Essay 出会いの旅

Take Yutaka 武 豊
1969年3月15日、京都府生まれ。騎手。小学、中学時代を滋賀県で過ごす。1987年に阪神競馬場で騎手としてプロデビュー、同年に初勝利。以来、天才ジョッキーと注目され、史上初、史上最年少、史上最速など数々の記録を塗り替え、世界を舞台に活躍中。

1988年、菊花賞を制しJRAのG1初勝利。1989年、JRAリーディングジョッキーを獲得。1994年、フランス・ロンシャン競馬場でJRAの日本人騎手として初めての海外G1ジョッキーとなる。1995年、史上最速・最年少で(26歳4カ月)で通算1,000勝達成。1997年、年間最多勝利騎手・年間最多重賞勝利騎手に輝く。2004年、年間勝利数では211勝をマークし、前年に自らが樹立した大記録を更新。2011年、英国・アスコット競馬場での「シャーガーカップ」に世界選抜チームの一員として出場し、当日の最も優れた騎乗を讃える「Ride of the Day」に選出される。また、東日本大震災の復興支援を期し、騎手会長として被災地訪問、募金活動などを先導した。JRA通算勝利数3,496勝(2012年12月6日現在)で、自己記録を更新中。

不思議な縁のある街

 競馬の騎手という職業柄、旅はよくする。
 旅といっても、レースのための遠征である。仕事と切り離して旅をすることはほとんどしない。仕事がオフの時でも、日頃行く機会のない地方の競馬場を訪ねたりするくらいである。
 それでも、訪ねるのがいつも楽しみな街がある。「小倉競馬場」のある北九州市の小倉である。プロデビューした時から小倉とは相性が良く、周囲の誰にも「小倉が好きだ、小倉はいいとこ」と公言しているほど、肌にあう街である。
 縁も強く感じる。通算1,000勝記録も、2,944勝の最多勝新記録を達成したのも小倉競馬場。何度か怪我でレースから離れた時も復帰戦は小倉競馬場だった。騎手人生の区切り、区切りで小倉が関係している。

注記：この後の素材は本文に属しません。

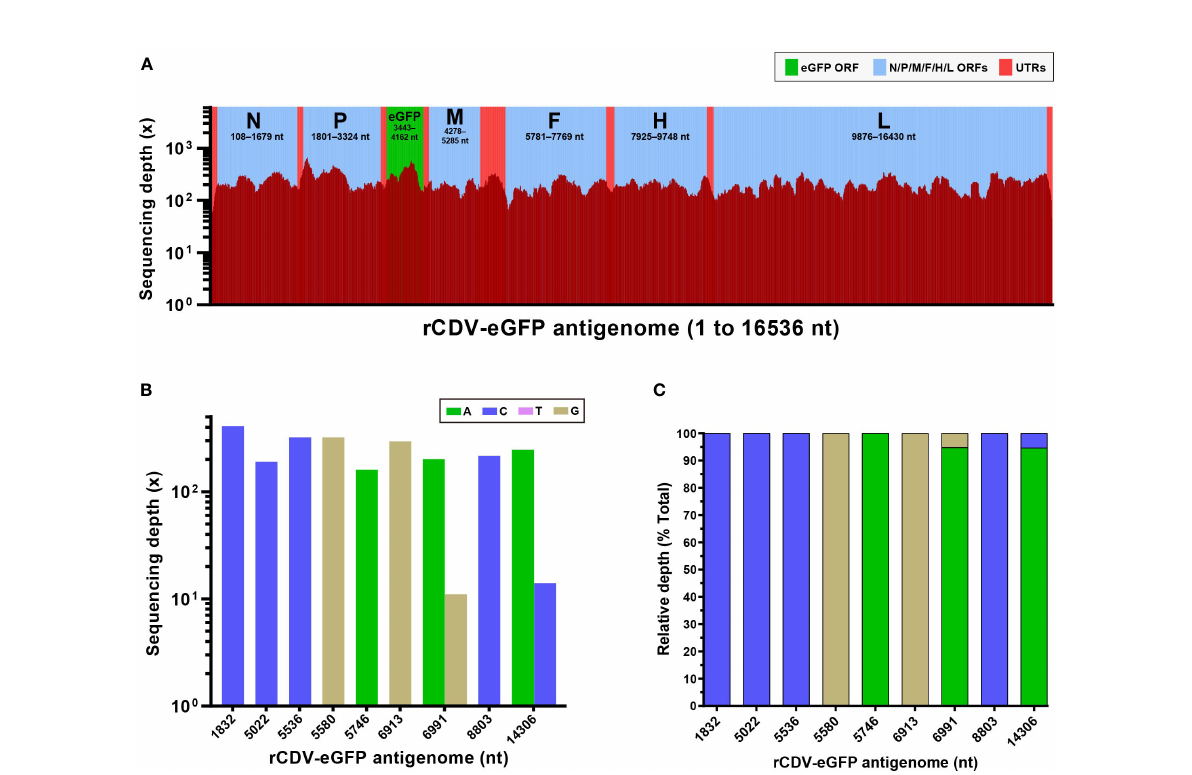
FIGURE 3 NGS analysis of rCDV-eGFP population at P47. Sequencing depth and coverage of NGS for the full-length rCDV-eGFP antigenome at P47 (A) . All elements proportionally match their actual lengths within the viral antigenome. ORF, open reading frame; UTR, untranslated region. Absolute (B) and relative (C) sequencing depths of SNMs in the rCDV-eGFP antigenome at P47. SNMs at nt 1832, 5022, 5536, 5580, 5746, 6913 and 8803 are recognized as total single-nucleotide substitution, but at nt 6991 and 14306, are characterized by single-nucleotide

 2010年3月に阪神競馬場(毎日杯)で落馬し、大怪我を負い4カ月のリハビリの後に、やはり小倉競馬場で復帰した。ただこの時はたまたまではなく、あえて「復帰は小倉で」と治療中から決めていた。生来、ジンクスには無頓着なのだが、これまで深い縁を感じる小倉に何かを無意識に託していたのかもしれない。

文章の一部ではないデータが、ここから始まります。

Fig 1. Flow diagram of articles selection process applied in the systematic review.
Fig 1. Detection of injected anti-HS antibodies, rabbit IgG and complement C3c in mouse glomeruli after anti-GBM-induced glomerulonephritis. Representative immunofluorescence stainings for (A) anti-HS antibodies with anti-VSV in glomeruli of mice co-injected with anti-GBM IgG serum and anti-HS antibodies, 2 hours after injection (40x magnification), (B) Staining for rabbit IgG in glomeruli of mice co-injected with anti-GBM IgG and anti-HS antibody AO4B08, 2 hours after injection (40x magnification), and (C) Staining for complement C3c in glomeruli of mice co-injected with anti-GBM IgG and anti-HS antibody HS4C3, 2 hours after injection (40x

 小倉には小学生の頃から馴染みがある。夏休みに、騎手だった父親に小倉競馬場によく連れて行ってもらって以来、小倉は身近な街だった。プロになってからはほぼ毎夏、小倉。馬と一緒に2カ月近くも小倉で生活していた時期もある。
 友人も多い小倉は私には、ホームタウンのように「勝手知ったる街」なのである。海が近くにあって、山もある。滋賀県の栗東で育ち京都で暮らす者には、関門海峡に臨むすばらしい海の風景はとても魅力的である。魚はどれも新鮮で美味しいし、寿司が旨い。 お酒もいい。それに、なによりも人が優しくて、気風がいい。
 夏の週末は今も小倉競馬場でのレースのために小倉で過ごすことが多い。たいてい、余裕をみて新幹線で早めに小倉に入り、気ままに過ごすことにしている。夜、親しい地元の友人たちと寿司や魚をつまみ、酒を交わして談笑するのが楽しみである。

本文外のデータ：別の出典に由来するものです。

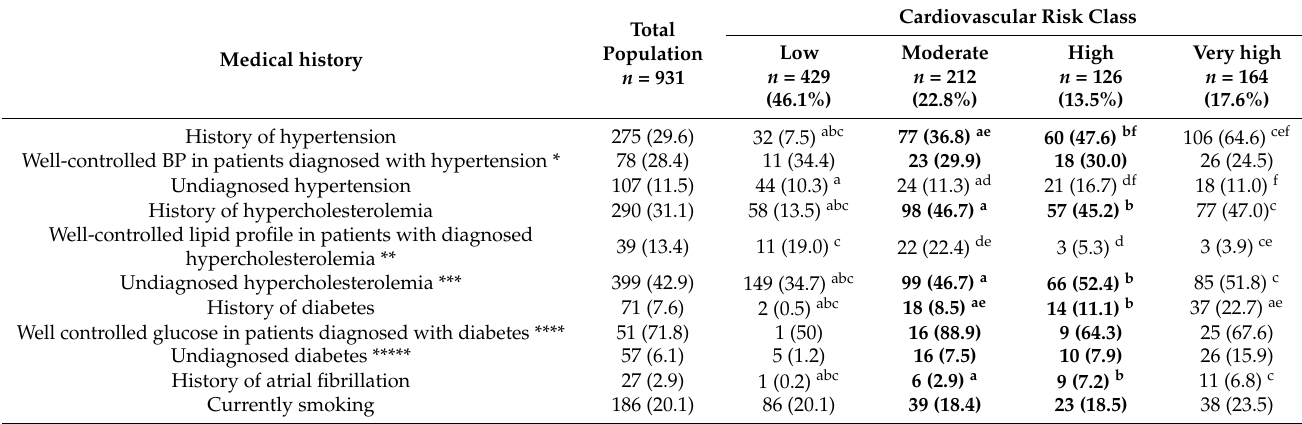
Figure 1. Schematic presentation of the relative differences in anthropometric ( a ), body composition ( a ) and laboratory parameters ( b–d ) between cardiovascular risk classes. The lowest value was assumed as 0% and the highest value as 100%. Table 3. Medical history of the total population and of subgroup according cardiovascular risk and comparisons variables between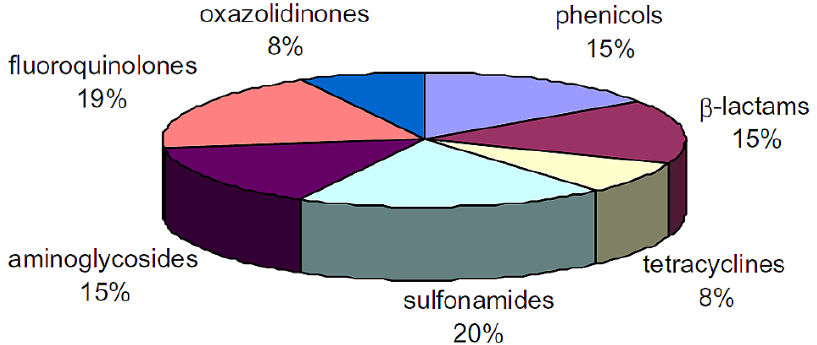
Figure 1. Classification of antibiotic families present in food [7].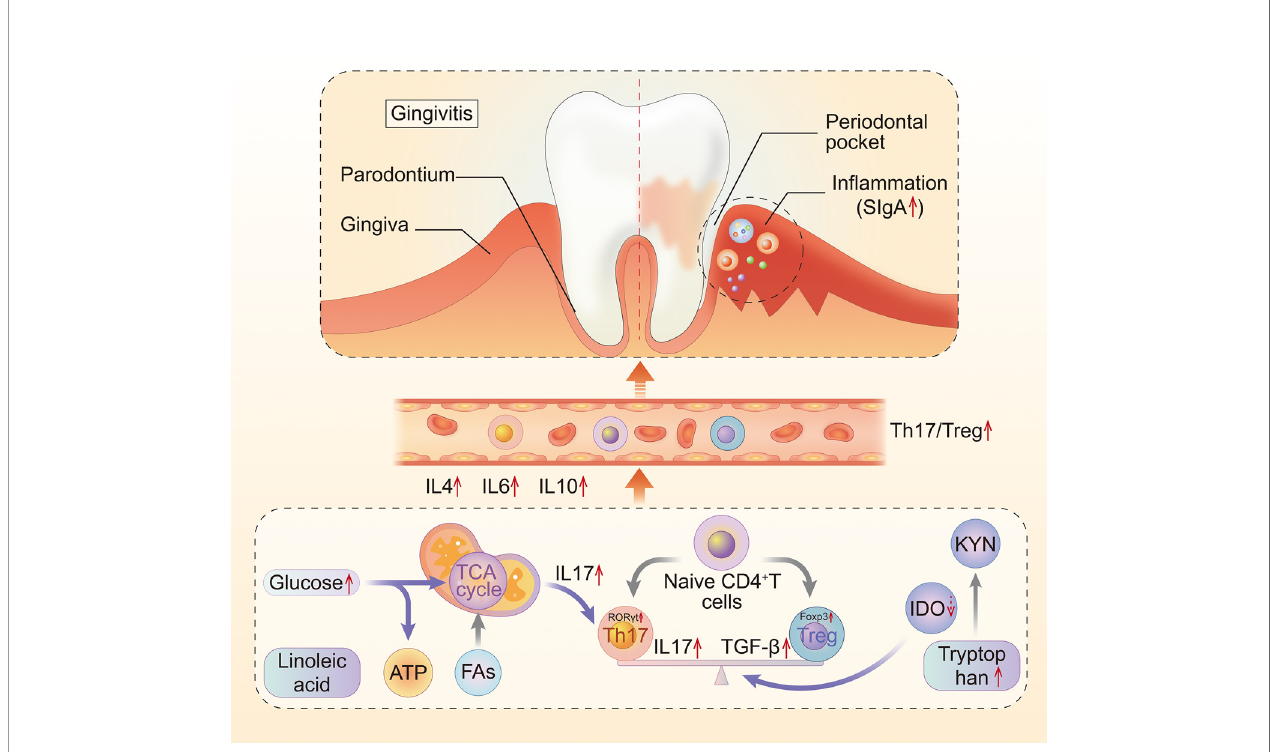
FIGURE 11 | The mechanism of the metabolic disturbance and Th17/Treg imbalance in gingivitis. Th17, T helper cell 17; Treg, regulatory T cell; Fas, fatty acid metabolism; IDO, indoleamine-pyrrole 2,3-dioxygenase; KYN,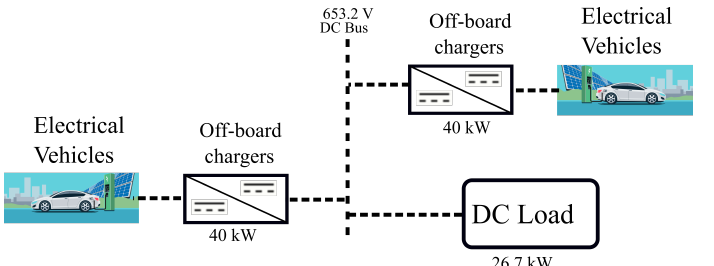
Figure 13. Illustration of V2X or the case where the vehicle supplies various loads on the same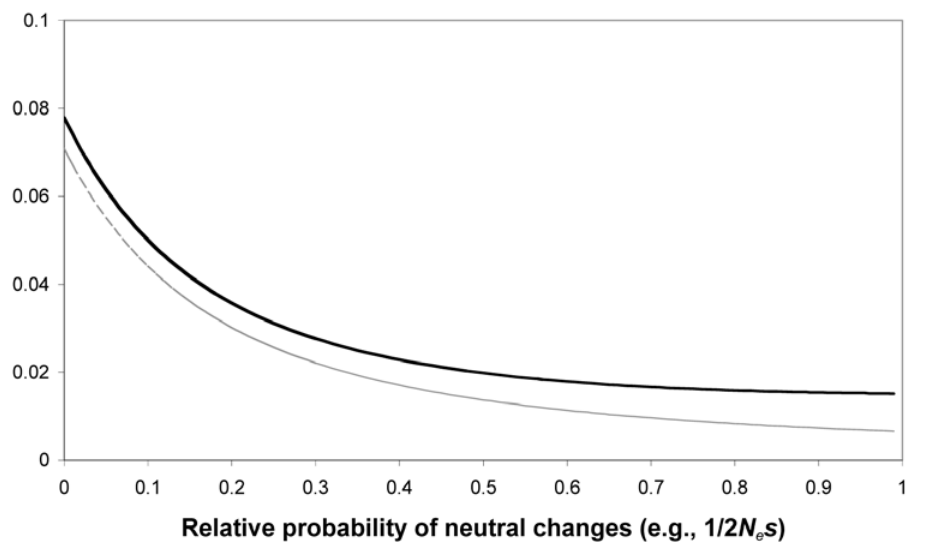
Figure 1. The influence of neutral changes on path repeatability. Path repeatability is shown as a function of the probability of neutral changes relative to beneficial mutations (which are assumed to have equal probability), which is roughly equal to 1/2 N e s in a haploid population. Results are shown both excluding (upper trace) and including (lower trace) back mutations.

 他所ではあまりしないが、一人でぶらっと出歩くことも珍しくない。ほどよいサイズの都市で、行き交う人もまたほどよい距離感で接してくださる。「あ、武豊に似てるよな〜」と、不意に帽子をとられて顔をのぞき込まれることもない。 一人で歩いていても、穏やかな気分でいられる居心地の良さが、小倉にはある。
 よく出かけるのは「旦過[たんが]市場」。子どもの頃、父親とよくこの市場を歩いた。特に何かを買うわけでもないが、市場の活気と、店頭に並ぶ色鮮やかな魚介や野菜をただ見て歩くのが楽しい。小倉城にもよく散歩するし、友人に誘われて釣りもする。対岸の下関の温泉に出かけてゆっくり湯に浸ったりもする。そして私には、もう一つの楽しみの場所がある。「小倉競輪場」である。
 競輪場で車券を買い、観覧席でレースを観戦する。競輪に初めて連れてくださったのは作家の伊集院静先生。以来、競輪ファンでもある。自分で車券を買うようになって馬券を買われるファンの心理や気持ちがすごく分かり、競輪を観戦するたびに騎手としてあらためて、自分に言い聞かせる。
 「自分もファンも納得するいい走りをする」。
 いい走りをするための真摯でひた向きな姿勢。すごく真っすぐで、一生懸命な選手をやはり応援したくなる。いい選手というのは準備を怠らず、後片付けをきちんとし、道具をしっかり手入れしている。そういう人に「勝ってほしい」という気持ちで車券を買う。これはまったく競馬にも通じることである。
 ちなみに、小倉の一番のお薦めの場所といえば、騎手としてはやはり「小倉競馬場」。広々として緑も多いので、子どもも十分に楽しめる。競馬場に行ったことがない人は、ぜひ一度、小倉競馬場へ。競馬を観戦して、風景を楽しんで、美味しい魚に舌鼓をうって、名物の焼きうどんを食べて……。
 ほかにも楽しみはたくさんあるが、遠征していつも思うのは、
 「小倉ってやっぱりいいですね」。